====== Data extracts
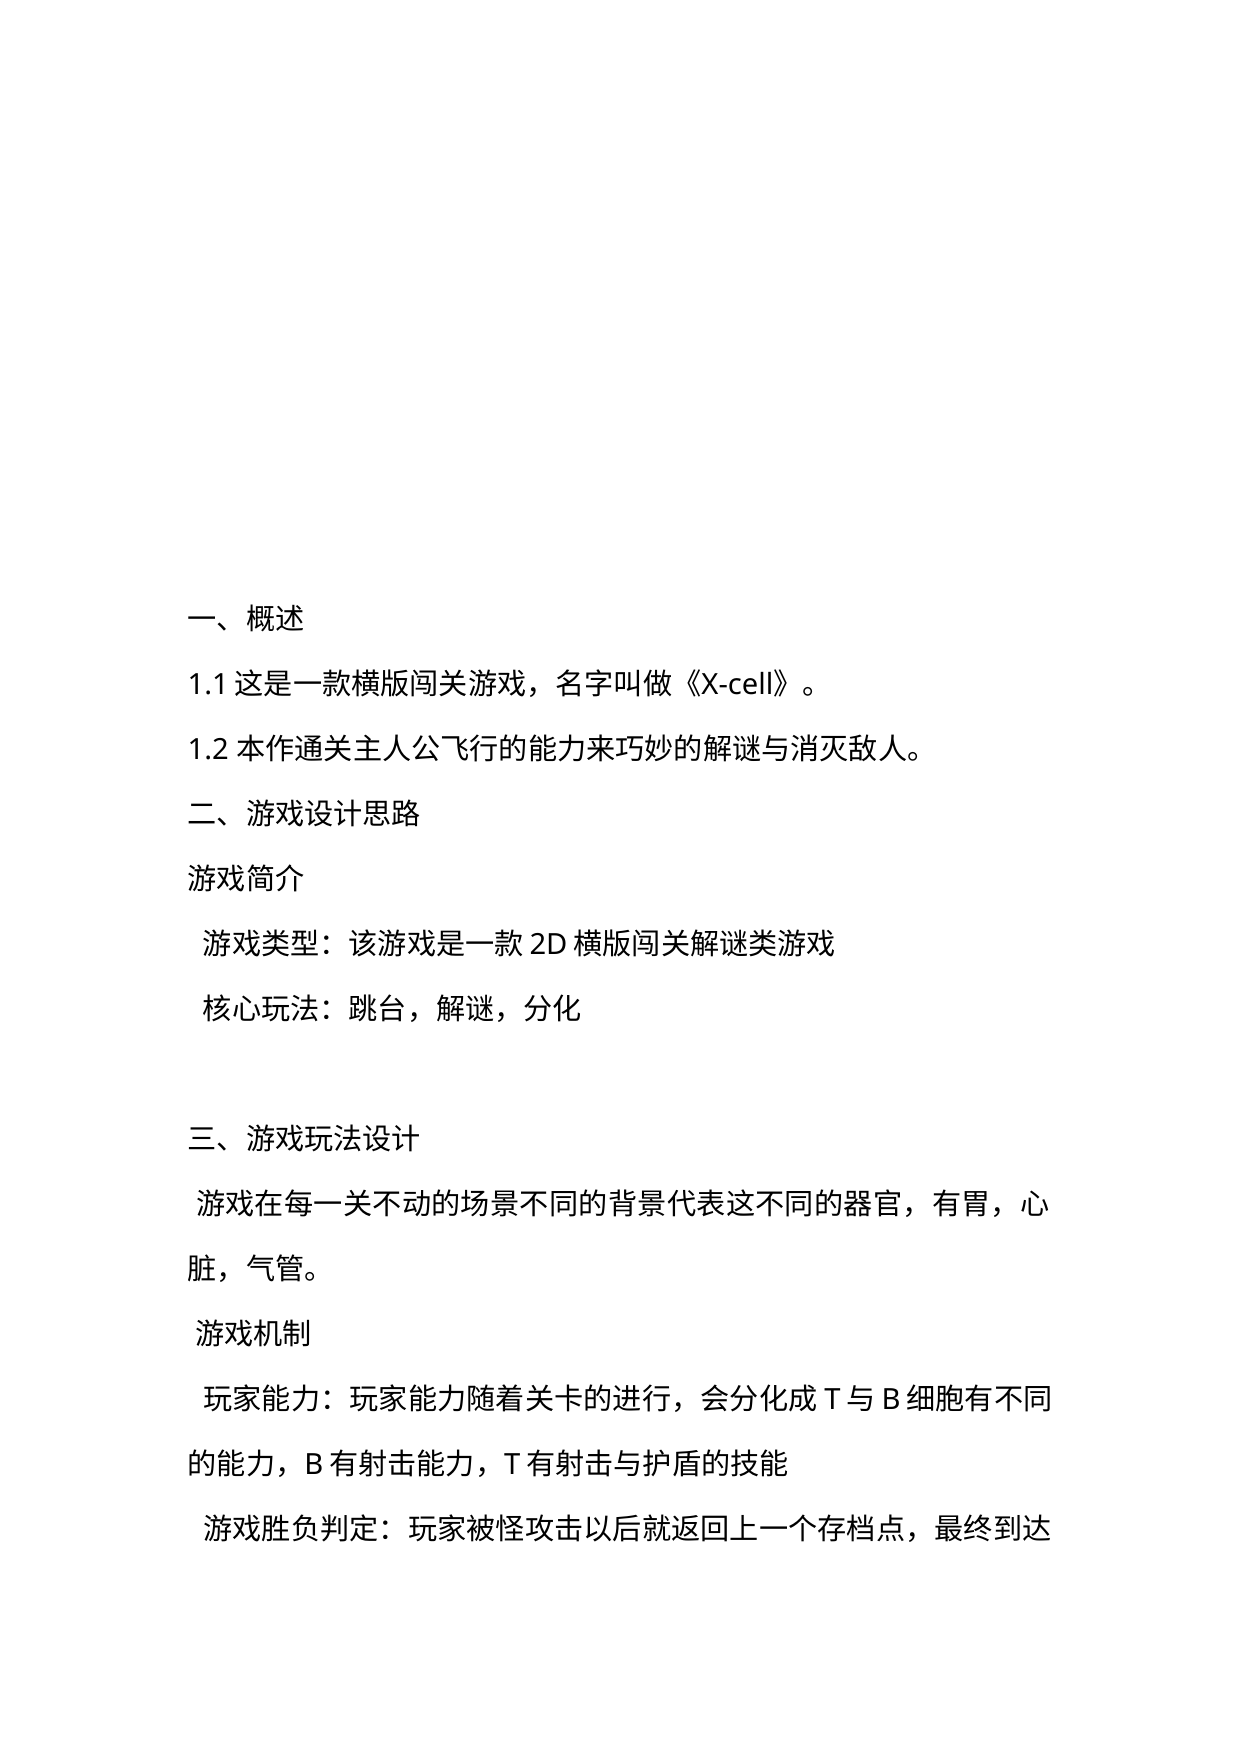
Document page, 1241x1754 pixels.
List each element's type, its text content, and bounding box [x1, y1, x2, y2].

text 1.1这是一款横版闯关游戏，名字叫做《X-cell》。 [187, 649, 1053, 714]
text 1.2 本作通关主人公飞行的能力来巧妙的解谜与消灭敌人。 [187, 714, 1053, 779]
text 二、游戏设计思路 [187, 779, 1053, 844]
text 三、游戏玩法设计 [187, 1104, 1053, 1169]
text 核心玩法：跳台，解谜，分化 [187, 974, 1053, 1039]
text 游戏机制 [187, 1299, 1053, 1364]
text 一、概述 [187, 584, 1053, 649]
text 游戏类型：该游戏是一款2D横版闯关解谜类游戏 [187, 909, 1053, 974]
text 游戏在每一关不动的场景不同的背景代表这不同的器官，有胃，心脏，气管。 [187, 1169, 1053, 1299]
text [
============
**Exercise instructions:**
Print every record above exactly, but no pictures.

**Solution to this problem:**
Document page, 1241x1754 pixels.
List each element's type, its text content, and bounding box [x1, y1, x2, y2].

text 1.1这是一款横版闯关游戏，名字叫做《X-cell》。 [187, 649, 1053, 714]
text 1.2 本作通关主人公飞行的能力来巧妙的解谜与消灭敌人。 [187, 714, 1053, 779]
text 二、游戏设计思路 [187, 779, 1053, 844]
text 三、游戏玩法设计 [187, 1104, 1053, 1169]
text 核心玩法：跳台，解谜，分化 [187, 974, 1053, 1039]
text 游戏机制 [187, 1299, 1053, 1364]
text 一、概述 [187, 584, 1053, 649]
text 游戏类型：该游戏是一款2D横版闯关解谜类游戏 [187, 909, 1053, 974]
text 游戏在每一关不动的场景不同的背景代表这不同的器官，有胃，心脏，气管。 [187, 1169, 1053, 1299]
text [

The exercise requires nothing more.